The collar was a bit of a pain. It needs to be exactly the same height on either side of the zipper and the points need to be precise. The poly didn’t really want to be ironed so it was really difficult to make it look even and crisp. Instead, it came out kind of wrinkly and bendy but I don’t think it’s too noticeable.

I knew I needed to add a belt to camouflage my belly but I wasn’t sure what to do. I thought, at first, about wearing a wide store-bought belt in a complimentary color at the hip line. I experimented with a few different ideas but eventually decided that a contrast line at my hip just made my hips look wider and didn’t really do anything to camouflage the beer gut.

I decided to make a self-belt with a white ring closure in the front. It was really hard to find a white ring that was the right size. The internet was useless. Eventually I found a child’s white bangle bracelet at Claire’s that was just perfect.

Leaving the belt un-attached didn't really work. It kept riding up and sliding around. After some trial and error, I attached the belt to the suit by cutting it down to the right length and stitching it into the seams at the side.

Here is the finished jumpsuit. I think it came out really well.


Saturday, February 14, 2009

Red One

This poor pattern.

I suspect it was someone’s hated Home Ec project from the way each piece was haphazardly cut out. Many of the notches were cut off and the cut-lines were missing (or cut crookedly) on several pieces. Plus, it was shoved back into the envelope without any care. The pieces were so crumpled that not even gentle ironing could get them to completely flatten out. The main piece was so brittle that it tore several times (in the darts!) while I was trying to pin it.

Does anyone know a good way to repair torn patterns? I’m tempted to use cellophane tape, but I’m a little afraid. Any advice will be gratefully accepted.

It’s too bad that someone so obviously hated this pattern cos I love it!!! I used leftover red broadcloth from this project. Unfortunately I didn’t have enough for the jacket, but I wish I had. The jacket is too cool!

There is only one main piece for the dress and two more small pieces for the facings. It really couldn’t be any easier to cut and assemble (which makes me wonder why it took, like, 5 hours from start to finish. I think I’m out of practice.) The only major adjustment I made was to shorten the bodice to accommodate my weirdly high waist. I also shortened the skirt a bit as mid-calf doesn’t look that great on my short stubby legs.

For some reason, there is no facing piece included for the armscye. The pattern instructs you to make one out of bias tape. Instead, I cut a strip of fabric about an inch wide. It worked out okay, but not great. The facing keep flipping out flat under my armpit. Not enough to come out of the hole, but enough to rub uncomfortably.

I was afraid of the collar at first, but it worked out very well. I’ve heard horror stories about making collars, so I’m glad this one was easy to attach. I might even be brave enough to try a making a shirtwaist now. Although, the thought of making a shirtwaists' worth of buttonholes still horrifies me.

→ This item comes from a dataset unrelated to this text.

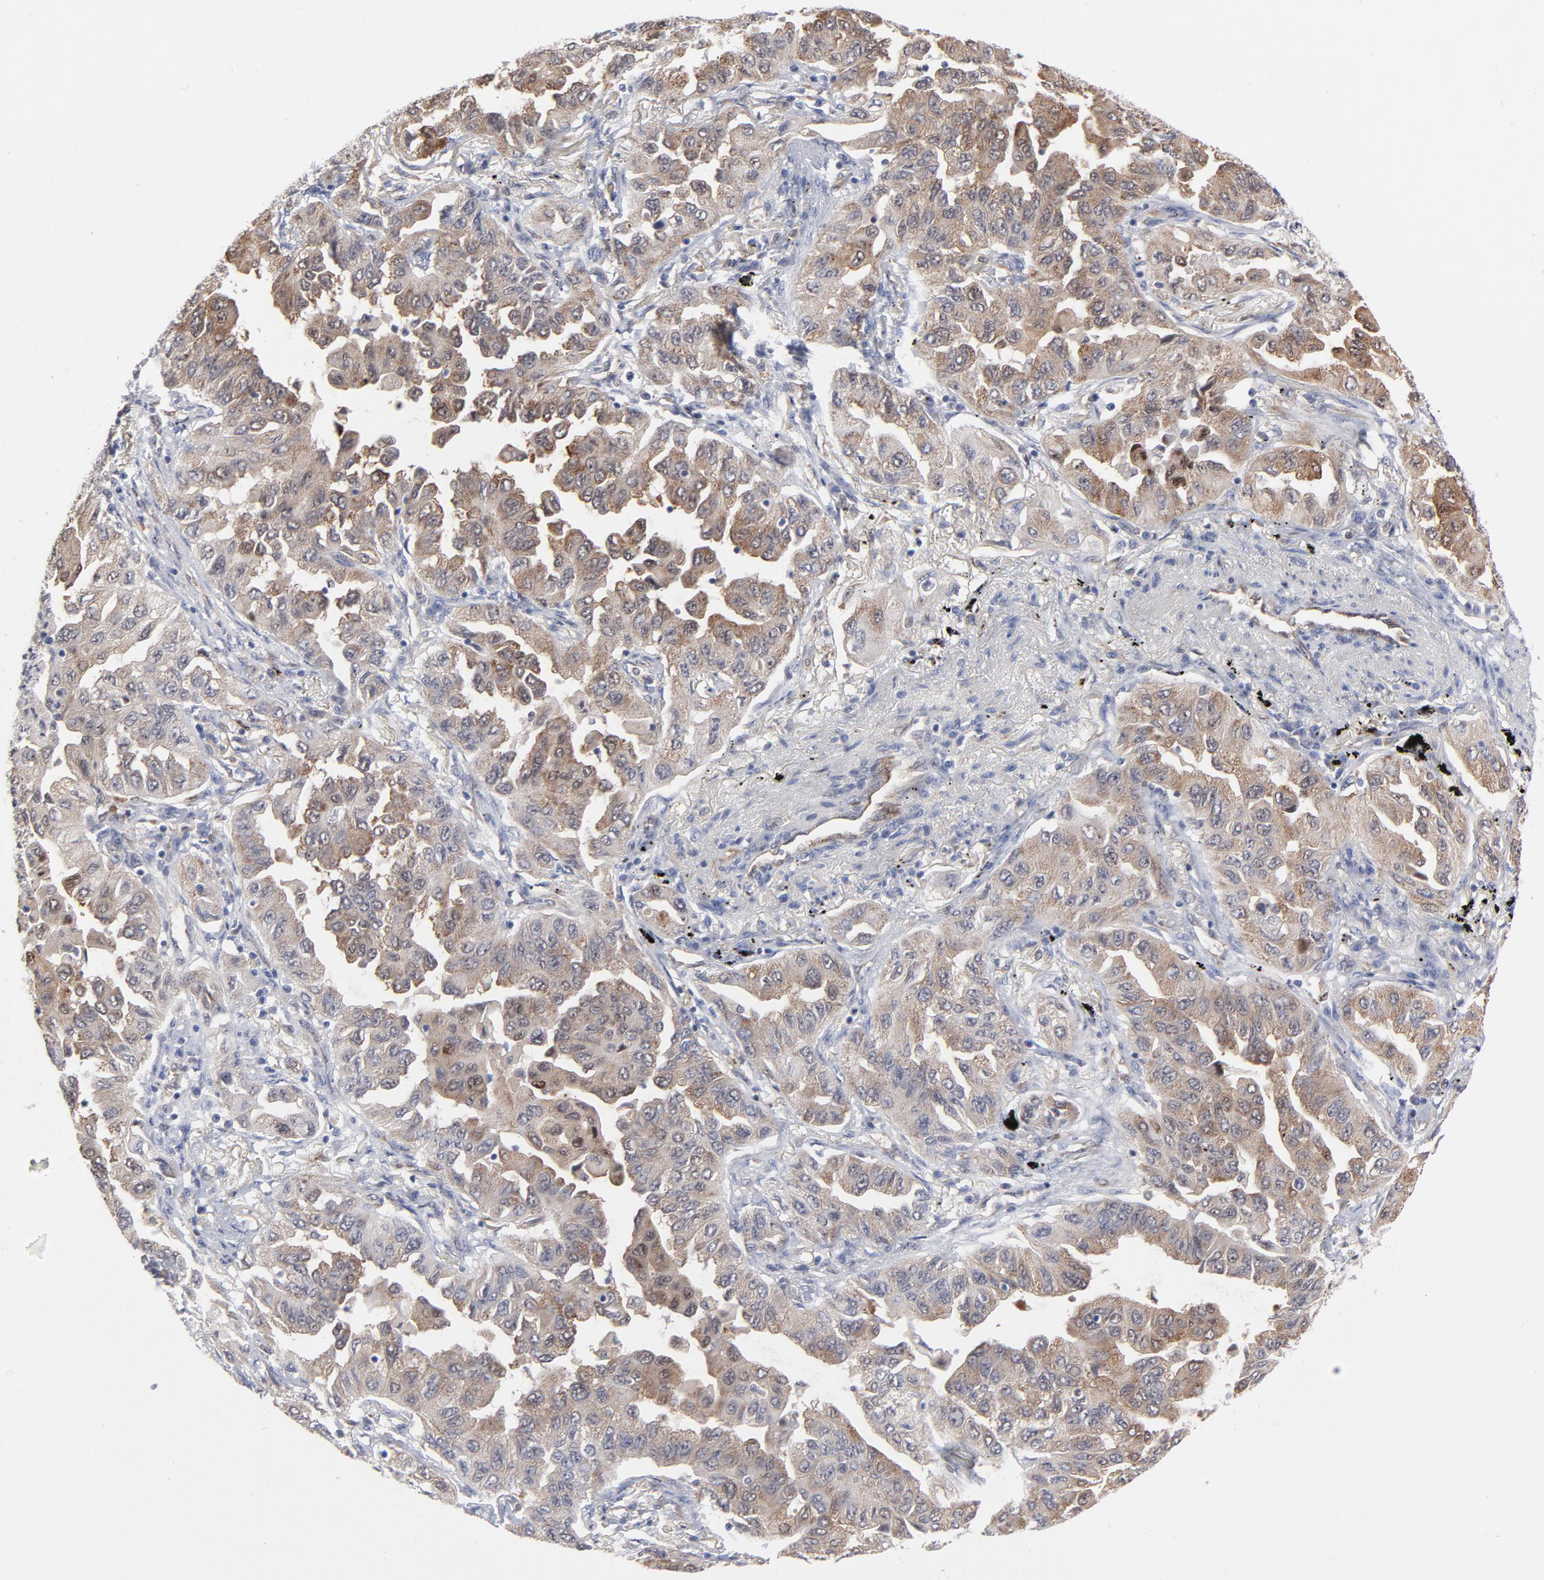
{"staining": {"intensity": "moderate", "quantity": "25%-75%", "location": "cytoplasmic/membranous"}, "tissue": "lung cancer", "cell_type": "Tumor cells", "image_type": "cancer", "snomed": [{"axis": "morphology", "description": "Adenocarcinoma, NOS"}, {"axis": "topography", "description": "Lung"}], "caption": "Lung cancer (adenocarcinoma) tissue displays moderate cytoplasmic/membranous staining in approximately 25%-75% of tumor cells", "gene": "ARRB1", "patient": {"sex": "female", "age": 65}}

My one regret is the fusible interfacing I used around the neck. It’s entirely too heavy and I had a heck of a time getting the neck facing to lie down. I eventually had to topstitch it flat.

The zipper is, as usual, a nightmare. I still don’t quite have the hang of zipper installation. The good news, though, is that I used my new Viking double-sided zipper foot for the first time and it’s a dream and a half. It’s got a clip on each side so you can just snap it in place and its reversible, and can be turned to accommodate whichever direction you need to sew.